I went to see a nutritionist for some advice because most of what I knew about sports nutrition (which wasn't much) was passed to me through talking to others and everyone's requirements are different.
When I first got into walking, I remember asking Alan Callow what I should eat when doing the Parish Walk expecting him to reveal the name of the secret elixir which powered Robbie Callister year after year. Disappointingly, he said I would have to try different things to see which ones worked for me. Gutted.
From the information I gave to the nutritionist about what I ate when training, she told me that I was eating all the wrong types of food! This came as a complete shock to me as I was eating the same as everyone else. She then went on to say that rather than slow release foods like porridge, crisps and banana, I should be eating the opposite, high GI foods. Her reasoning for this was that because my average pace was high, I needed the energy from the food I ate straight away rather than ½ an hour later. This made total sense to me once it was pointed out and it changed my whole approach when packing the car on Parish eve. Now I have things like watermelon, dates, sugar puffs (yes, really), jam sarnies and figs. Not natural bed fellows usually, but perfectly acceptable for one day in June!

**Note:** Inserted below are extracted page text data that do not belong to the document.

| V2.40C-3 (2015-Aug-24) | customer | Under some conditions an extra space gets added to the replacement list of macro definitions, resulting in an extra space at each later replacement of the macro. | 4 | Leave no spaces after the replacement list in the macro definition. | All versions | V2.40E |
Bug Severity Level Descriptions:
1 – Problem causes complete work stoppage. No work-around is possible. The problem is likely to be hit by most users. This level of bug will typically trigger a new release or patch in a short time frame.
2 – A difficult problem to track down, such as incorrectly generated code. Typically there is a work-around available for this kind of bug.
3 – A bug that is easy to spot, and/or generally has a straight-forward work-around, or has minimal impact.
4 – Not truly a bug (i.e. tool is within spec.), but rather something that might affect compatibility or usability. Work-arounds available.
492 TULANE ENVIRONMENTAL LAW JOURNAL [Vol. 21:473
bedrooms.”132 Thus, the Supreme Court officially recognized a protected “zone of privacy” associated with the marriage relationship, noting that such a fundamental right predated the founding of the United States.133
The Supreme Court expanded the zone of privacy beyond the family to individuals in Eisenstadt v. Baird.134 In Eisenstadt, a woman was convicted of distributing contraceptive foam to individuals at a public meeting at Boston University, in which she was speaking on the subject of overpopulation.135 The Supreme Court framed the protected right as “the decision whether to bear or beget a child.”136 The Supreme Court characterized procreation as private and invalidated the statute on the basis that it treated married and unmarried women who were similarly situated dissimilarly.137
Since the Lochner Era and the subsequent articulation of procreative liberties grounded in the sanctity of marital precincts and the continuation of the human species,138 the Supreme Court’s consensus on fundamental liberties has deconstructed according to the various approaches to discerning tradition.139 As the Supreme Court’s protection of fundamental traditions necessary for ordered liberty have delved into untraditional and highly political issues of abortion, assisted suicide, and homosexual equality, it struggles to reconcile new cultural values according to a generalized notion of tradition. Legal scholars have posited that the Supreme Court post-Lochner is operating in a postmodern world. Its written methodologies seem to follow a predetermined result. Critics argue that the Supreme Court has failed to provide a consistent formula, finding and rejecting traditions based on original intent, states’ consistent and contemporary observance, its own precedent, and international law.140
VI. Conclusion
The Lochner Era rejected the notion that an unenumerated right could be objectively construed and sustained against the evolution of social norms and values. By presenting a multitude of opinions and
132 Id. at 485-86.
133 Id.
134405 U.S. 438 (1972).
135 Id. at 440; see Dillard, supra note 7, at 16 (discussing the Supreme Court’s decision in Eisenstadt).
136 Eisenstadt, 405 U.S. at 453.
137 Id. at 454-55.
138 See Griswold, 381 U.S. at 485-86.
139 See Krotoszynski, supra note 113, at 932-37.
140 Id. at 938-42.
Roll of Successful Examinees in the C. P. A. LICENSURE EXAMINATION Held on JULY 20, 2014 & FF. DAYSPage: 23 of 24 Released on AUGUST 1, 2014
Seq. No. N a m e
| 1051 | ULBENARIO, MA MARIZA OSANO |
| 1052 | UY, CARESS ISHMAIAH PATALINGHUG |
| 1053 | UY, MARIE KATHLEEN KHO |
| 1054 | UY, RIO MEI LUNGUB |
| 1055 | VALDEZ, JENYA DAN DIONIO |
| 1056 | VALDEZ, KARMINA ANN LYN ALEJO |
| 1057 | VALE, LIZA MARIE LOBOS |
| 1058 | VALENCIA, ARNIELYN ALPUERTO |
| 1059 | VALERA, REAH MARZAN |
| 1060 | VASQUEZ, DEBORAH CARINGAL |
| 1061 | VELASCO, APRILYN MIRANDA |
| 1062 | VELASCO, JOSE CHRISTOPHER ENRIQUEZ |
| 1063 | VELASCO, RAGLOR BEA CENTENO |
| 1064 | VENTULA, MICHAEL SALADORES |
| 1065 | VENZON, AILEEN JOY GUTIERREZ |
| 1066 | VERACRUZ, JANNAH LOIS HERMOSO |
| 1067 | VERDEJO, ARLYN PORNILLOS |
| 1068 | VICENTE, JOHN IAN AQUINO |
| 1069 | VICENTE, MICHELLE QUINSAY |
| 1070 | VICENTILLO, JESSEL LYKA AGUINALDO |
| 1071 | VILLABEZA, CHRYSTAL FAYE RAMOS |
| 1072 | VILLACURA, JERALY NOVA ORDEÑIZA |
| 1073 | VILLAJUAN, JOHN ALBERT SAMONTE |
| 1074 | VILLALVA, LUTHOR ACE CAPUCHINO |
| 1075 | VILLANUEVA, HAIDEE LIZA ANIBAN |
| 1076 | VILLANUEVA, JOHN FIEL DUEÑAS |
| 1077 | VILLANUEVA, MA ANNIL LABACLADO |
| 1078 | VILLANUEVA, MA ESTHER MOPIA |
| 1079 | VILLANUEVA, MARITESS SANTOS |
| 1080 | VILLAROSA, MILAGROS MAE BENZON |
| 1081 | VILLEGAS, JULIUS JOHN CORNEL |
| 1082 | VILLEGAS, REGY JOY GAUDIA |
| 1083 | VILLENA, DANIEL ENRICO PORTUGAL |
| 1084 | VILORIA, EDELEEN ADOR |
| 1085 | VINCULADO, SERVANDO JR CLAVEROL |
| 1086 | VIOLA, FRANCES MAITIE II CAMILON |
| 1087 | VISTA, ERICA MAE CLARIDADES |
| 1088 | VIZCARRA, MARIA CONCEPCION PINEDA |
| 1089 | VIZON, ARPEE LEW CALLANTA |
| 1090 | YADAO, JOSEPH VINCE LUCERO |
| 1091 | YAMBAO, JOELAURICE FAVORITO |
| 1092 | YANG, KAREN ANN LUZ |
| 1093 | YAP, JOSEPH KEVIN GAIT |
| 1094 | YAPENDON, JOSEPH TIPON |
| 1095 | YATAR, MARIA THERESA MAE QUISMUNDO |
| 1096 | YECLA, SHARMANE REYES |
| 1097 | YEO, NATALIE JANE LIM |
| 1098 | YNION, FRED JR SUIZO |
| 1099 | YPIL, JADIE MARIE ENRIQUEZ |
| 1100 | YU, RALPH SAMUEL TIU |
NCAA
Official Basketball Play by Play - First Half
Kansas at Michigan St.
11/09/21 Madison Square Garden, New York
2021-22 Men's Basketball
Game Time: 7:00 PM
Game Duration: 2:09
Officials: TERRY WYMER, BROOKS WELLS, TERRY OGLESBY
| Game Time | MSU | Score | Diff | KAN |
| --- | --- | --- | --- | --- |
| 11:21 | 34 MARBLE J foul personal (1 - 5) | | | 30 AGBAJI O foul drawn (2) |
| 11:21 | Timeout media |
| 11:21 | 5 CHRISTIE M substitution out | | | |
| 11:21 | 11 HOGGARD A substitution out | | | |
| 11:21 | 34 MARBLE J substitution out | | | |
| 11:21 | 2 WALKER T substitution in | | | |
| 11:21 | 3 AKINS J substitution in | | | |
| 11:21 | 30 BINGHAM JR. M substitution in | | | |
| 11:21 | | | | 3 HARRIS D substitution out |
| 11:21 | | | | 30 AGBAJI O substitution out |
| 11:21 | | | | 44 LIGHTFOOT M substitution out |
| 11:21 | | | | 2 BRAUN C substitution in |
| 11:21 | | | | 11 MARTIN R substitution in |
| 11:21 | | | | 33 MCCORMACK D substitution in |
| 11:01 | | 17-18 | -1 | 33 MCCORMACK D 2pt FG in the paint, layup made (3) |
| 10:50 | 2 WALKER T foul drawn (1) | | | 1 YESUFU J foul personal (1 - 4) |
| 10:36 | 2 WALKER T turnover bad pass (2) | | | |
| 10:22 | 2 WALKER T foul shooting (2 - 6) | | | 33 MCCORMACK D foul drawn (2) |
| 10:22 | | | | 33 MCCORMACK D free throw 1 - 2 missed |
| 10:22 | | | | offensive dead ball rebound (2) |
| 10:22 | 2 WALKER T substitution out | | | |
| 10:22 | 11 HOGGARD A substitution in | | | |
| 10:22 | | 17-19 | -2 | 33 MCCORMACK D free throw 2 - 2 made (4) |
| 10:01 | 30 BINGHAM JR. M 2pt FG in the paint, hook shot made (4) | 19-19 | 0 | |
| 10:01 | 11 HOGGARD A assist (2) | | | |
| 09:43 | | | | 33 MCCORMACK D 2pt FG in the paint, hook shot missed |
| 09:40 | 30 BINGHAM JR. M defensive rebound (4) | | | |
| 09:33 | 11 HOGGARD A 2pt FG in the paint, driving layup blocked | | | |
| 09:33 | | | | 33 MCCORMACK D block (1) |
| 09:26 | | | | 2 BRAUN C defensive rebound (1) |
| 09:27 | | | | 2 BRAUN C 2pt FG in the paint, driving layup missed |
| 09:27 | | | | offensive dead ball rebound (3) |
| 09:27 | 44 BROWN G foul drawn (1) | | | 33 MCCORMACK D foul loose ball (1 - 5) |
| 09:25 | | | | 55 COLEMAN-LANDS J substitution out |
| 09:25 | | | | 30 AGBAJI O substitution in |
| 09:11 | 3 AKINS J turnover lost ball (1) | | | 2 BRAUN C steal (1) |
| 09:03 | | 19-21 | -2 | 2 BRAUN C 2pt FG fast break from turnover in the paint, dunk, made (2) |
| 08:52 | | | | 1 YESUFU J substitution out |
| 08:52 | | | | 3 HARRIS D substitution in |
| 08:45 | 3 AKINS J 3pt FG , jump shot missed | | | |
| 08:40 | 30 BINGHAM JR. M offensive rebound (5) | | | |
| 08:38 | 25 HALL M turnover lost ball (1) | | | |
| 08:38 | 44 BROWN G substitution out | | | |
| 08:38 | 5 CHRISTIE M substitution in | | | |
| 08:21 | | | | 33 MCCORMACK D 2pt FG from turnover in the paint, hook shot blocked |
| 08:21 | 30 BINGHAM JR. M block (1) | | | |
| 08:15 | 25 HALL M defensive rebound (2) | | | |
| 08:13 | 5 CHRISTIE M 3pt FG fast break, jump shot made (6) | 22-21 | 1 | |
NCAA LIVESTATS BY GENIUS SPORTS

As all the usual training suspects are doing this walk tomorrow and I'm not, I went out on my own this morning. I headed out through Onchan, turned left at the top of Whitebridge and on towards Glen Roy. From Glen Roy, down to Laxey, then back towards Douglas via Groudle Road. Just a bit over 18 miles in total.
On Bhaldoon Road, I spotted this public information feature on someone's verge which made me
Fairly self explanatory. There must be an excess of dog eggs in the Laxey area.

In January, I watched all 62 episodes of Breaking Bad via Netflix. What a wonderful invention! I can highly recommend this show and, Game of Thrones notwithstanding, is by far the best thing on tv in a long, long time. There was also some fantastic music on the show some of which I have downloaded and it was this I was listening to this morning whilst I was training.
I don't usually use headphones as I find it more of a distraction than helpful however, I enjoyed myself this morning.
Current favourite tune from the show is Bonfire by Knife Party. Absolute class and needs to be loud.

Check out the Glycaemic Index for ideas for other foods you can try in training. Unfortunately, none of them leap out at you and say 'eat me' however, as far as energy is concerned, they serve a purpose.

Good luck to those taking part in the Sara Killey tomorrow!